How to multiply tensors of different size without using `repeat`?

I would like to do an in-place multiplication of tensors as follows:
Q is a tensor of size bxnxn (We have b batches of different Q's)
T is a tensor of size nxn
For each batch, I would like to perform T*Q. My current method is to first do T = T.repeat(b,1,1) and then do T*Q. This seems to be wasteful as the copies of T take up valuable space in GPU memory. Is there a better way to do this?

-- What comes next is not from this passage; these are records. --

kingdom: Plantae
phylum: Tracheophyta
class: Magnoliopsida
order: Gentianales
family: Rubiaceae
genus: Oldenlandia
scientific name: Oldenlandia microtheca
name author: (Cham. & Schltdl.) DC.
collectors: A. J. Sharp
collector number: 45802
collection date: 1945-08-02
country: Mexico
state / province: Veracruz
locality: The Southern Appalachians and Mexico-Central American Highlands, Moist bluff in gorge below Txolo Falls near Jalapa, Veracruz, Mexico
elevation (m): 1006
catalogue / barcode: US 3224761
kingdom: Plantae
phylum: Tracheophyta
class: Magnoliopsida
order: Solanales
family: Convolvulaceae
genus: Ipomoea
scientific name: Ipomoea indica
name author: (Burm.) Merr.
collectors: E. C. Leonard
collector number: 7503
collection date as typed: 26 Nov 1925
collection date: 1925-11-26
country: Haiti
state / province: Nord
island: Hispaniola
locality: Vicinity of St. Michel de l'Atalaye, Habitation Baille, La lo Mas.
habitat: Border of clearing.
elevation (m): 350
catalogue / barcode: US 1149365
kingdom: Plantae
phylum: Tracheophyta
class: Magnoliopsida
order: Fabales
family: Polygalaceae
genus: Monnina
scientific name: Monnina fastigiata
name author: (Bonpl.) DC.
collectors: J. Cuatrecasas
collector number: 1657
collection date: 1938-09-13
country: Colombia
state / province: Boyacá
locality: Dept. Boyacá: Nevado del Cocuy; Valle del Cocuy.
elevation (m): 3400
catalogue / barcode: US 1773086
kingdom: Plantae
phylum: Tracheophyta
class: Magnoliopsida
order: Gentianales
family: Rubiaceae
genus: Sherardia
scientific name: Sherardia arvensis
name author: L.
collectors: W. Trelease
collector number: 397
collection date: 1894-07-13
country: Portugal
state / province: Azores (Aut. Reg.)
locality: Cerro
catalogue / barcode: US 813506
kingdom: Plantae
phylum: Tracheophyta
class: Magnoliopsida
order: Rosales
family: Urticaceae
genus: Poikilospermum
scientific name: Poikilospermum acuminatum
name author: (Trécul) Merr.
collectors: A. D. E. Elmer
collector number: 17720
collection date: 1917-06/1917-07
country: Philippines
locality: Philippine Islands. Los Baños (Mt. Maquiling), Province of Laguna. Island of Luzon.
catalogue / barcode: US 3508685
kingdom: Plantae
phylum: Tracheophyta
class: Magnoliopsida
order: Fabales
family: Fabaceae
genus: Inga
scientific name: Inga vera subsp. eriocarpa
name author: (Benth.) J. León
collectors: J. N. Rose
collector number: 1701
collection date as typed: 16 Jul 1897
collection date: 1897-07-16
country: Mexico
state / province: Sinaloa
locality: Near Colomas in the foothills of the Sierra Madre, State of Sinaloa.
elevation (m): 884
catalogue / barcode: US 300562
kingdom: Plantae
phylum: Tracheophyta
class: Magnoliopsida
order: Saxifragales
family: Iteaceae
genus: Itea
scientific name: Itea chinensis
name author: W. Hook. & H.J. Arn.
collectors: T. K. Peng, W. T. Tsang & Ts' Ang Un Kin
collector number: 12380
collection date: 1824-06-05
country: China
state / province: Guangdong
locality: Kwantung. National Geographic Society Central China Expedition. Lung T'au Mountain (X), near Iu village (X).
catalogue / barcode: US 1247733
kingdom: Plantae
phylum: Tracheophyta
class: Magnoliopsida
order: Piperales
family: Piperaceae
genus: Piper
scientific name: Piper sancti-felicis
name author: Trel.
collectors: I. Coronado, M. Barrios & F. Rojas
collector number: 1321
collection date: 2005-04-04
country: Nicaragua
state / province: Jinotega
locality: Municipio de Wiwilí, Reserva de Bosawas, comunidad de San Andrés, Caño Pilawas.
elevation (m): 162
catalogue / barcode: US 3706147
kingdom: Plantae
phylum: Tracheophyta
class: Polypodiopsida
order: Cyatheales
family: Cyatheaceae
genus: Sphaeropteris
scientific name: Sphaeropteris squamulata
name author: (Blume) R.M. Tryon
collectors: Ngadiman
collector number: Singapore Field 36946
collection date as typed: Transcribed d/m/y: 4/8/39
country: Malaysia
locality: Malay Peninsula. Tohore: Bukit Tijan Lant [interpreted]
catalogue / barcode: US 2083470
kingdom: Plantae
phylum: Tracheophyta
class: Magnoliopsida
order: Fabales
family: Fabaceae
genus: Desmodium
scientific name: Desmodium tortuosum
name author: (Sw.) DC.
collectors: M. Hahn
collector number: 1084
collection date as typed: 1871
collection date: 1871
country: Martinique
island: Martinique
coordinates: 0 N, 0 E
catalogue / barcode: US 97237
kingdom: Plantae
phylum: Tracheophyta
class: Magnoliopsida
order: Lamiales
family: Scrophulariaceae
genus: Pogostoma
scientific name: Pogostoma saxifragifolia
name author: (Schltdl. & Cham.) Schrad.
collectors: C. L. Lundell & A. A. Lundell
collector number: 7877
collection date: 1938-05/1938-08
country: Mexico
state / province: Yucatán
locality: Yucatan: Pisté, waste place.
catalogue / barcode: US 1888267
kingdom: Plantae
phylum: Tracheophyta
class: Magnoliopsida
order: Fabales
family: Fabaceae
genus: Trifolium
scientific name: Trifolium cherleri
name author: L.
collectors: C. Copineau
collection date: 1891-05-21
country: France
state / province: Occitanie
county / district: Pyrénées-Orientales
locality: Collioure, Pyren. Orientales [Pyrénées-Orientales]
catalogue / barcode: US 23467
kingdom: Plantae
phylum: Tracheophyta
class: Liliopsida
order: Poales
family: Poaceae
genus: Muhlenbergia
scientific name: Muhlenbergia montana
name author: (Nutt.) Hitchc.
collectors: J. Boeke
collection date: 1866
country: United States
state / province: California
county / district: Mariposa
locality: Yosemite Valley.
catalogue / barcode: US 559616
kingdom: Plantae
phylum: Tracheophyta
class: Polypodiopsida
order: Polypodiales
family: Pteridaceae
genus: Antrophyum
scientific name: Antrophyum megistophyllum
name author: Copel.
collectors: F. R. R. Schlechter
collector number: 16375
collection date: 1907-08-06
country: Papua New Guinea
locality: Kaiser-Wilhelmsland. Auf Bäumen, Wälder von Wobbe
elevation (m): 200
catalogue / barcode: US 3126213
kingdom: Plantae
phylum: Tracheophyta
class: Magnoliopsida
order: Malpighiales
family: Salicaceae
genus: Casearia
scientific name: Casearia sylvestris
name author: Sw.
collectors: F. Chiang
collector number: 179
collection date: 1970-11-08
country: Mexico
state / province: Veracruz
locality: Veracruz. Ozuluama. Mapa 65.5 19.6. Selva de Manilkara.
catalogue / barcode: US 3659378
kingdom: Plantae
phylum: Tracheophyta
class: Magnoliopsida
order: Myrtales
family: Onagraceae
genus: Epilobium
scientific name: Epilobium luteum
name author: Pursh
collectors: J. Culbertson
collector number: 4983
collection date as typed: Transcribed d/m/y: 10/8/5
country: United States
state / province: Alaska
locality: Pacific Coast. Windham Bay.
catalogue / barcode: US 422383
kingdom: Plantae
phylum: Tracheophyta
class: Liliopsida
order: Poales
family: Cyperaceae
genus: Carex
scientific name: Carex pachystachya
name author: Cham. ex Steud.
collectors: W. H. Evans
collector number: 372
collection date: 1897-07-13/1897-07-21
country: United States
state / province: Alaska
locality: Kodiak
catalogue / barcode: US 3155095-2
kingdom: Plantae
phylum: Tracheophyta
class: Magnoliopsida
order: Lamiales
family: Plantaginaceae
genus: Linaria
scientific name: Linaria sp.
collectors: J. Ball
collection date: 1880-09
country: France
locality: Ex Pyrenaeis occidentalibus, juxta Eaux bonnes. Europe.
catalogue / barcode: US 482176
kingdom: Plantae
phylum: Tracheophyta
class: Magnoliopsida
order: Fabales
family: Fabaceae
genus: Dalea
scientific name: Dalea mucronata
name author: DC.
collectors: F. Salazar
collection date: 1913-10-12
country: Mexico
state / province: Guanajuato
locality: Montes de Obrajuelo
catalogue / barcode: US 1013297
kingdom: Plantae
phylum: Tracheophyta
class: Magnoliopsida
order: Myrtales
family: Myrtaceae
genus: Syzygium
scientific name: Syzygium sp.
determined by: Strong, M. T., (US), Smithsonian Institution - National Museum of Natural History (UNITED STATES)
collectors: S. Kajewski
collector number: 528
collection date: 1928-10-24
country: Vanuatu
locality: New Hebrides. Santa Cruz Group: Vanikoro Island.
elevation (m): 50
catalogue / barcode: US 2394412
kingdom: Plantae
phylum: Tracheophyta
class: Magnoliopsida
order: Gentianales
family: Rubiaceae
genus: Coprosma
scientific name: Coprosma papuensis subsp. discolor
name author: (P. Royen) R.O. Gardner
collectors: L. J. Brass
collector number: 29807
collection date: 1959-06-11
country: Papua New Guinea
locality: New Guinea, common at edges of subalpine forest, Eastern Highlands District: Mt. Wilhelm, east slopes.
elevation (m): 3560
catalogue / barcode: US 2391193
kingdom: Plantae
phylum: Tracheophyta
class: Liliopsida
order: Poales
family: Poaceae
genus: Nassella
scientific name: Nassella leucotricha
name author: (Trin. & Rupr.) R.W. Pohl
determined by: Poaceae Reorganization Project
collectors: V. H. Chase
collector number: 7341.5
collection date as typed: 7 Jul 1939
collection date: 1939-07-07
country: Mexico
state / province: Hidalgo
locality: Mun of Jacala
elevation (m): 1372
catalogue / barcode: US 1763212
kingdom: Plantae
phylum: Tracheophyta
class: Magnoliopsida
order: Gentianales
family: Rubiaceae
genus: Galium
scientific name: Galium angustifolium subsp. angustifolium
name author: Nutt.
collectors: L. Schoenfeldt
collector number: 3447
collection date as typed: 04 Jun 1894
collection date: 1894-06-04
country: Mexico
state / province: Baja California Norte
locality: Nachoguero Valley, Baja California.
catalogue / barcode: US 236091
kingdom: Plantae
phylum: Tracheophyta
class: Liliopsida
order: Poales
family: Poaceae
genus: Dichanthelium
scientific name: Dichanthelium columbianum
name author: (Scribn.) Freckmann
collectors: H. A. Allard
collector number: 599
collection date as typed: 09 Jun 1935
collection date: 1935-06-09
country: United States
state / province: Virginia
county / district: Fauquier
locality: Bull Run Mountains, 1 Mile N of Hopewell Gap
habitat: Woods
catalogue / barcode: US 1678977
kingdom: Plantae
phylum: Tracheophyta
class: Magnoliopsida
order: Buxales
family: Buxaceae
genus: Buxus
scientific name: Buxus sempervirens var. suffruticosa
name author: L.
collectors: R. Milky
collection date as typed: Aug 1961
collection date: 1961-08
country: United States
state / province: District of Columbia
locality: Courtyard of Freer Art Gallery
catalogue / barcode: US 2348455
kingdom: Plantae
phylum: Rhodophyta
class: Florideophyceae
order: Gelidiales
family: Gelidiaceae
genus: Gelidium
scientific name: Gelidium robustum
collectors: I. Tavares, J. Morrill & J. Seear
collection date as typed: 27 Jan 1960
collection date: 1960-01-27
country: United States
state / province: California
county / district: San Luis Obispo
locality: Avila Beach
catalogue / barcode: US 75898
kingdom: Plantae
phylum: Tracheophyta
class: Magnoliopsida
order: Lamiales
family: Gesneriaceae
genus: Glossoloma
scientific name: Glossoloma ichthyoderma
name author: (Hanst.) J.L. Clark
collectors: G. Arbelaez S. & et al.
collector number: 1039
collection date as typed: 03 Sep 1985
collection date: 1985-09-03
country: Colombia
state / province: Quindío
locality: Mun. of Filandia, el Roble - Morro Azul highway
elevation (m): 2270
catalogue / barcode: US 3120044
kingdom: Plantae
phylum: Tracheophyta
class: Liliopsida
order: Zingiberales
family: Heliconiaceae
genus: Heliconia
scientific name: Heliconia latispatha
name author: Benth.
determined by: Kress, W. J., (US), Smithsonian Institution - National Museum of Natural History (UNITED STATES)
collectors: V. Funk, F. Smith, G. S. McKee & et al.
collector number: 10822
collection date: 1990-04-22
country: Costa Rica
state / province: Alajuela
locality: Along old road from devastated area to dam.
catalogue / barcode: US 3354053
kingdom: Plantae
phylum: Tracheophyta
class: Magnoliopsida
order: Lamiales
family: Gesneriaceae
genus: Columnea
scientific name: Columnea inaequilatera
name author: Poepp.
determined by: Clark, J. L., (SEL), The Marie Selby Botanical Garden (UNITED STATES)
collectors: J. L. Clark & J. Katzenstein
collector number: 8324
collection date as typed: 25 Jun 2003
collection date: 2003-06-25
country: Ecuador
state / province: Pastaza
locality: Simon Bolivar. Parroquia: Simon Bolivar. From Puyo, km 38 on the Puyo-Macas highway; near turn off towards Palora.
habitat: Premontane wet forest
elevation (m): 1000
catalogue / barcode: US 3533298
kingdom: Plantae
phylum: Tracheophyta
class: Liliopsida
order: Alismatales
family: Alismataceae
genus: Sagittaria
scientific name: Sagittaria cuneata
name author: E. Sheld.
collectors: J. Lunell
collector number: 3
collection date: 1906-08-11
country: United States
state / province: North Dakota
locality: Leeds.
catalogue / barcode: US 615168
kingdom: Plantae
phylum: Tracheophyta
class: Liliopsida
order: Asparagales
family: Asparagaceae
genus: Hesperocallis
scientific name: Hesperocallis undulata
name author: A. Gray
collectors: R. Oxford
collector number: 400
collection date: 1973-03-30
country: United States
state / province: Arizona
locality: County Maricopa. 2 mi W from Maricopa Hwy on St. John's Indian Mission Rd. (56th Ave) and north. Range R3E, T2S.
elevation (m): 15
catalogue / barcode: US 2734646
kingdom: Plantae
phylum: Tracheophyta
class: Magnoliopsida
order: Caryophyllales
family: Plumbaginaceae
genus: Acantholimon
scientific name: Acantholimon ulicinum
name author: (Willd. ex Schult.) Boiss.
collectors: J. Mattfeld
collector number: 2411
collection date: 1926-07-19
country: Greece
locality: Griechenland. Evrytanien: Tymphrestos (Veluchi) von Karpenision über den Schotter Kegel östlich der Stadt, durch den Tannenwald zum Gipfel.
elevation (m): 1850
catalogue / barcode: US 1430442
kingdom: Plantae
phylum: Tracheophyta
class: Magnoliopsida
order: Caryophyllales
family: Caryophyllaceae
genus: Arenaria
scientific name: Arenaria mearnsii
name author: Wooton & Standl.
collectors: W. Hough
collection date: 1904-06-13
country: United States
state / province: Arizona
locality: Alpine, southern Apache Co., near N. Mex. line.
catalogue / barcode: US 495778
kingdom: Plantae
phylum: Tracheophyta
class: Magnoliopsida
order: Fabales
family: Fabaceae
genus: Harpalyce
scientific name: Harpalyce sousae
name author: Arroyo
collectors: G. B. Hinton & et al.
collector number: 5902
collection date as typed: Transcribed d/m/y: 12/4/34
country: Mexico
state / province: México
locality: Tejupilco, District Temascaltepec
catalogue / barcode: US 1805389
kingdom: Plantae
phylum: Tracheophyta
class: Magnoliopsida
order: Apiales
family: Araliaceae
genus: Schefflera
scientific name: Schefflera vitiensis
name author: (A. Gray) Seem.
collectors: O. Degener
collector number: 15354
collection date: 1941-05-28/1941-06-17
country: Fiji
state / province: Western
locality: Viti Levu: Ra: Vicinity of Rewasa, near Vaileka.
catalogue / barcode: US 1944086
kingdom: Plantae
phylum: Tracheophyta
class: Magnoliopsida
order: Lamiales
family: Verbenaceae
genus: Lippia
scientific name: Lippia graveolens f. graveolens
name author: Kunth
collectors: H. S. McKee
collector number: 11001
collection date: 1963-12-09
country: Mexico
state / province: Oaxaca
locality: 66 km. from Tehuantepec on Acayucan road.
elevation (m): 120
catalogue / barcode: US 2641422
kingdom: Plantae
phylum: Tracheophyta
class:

You might want to avoid explicitly calling repeat on T and let PyTorch use broadcasting as it would lower the memory usage as seen here:

import torch

print(torch.cuda.memory_allocated()/1024**2) # 0
print(torch.cuda.max_memory_allocated()/1024**2) # 0


b, n = 1024, 1024

Q = torch.randn(b, n, n, device='cuda') # 4096 GB
T = torch.randn(1, n, n, device='cuda') # 4 MB

print(torch.cuda.memory_allocated()/1024**2) # 4100 MB
print(torch.cuda.max_memory_allocated()/1024**2) # 4100 MB

#T = T.repeat(b, 1, 1) # 4GB
#print(torch.cuda.memory_allocated()/1024**2) # 8192 MB
#print(torch.cuda.max_memory_allocated()/1024**2) # 8196 MB

y = T*Q # 4096 MB

print(torch.cuda.memory_allocated()/1024**2) # 8196 MB / 12288 MB with repeat
print(torch.cuda.max_memory_allocated()/1024**2) # 8196 MB / 12288 MB with repeat

You can reuse this code to check the memory usage for your use case and compare both approaches.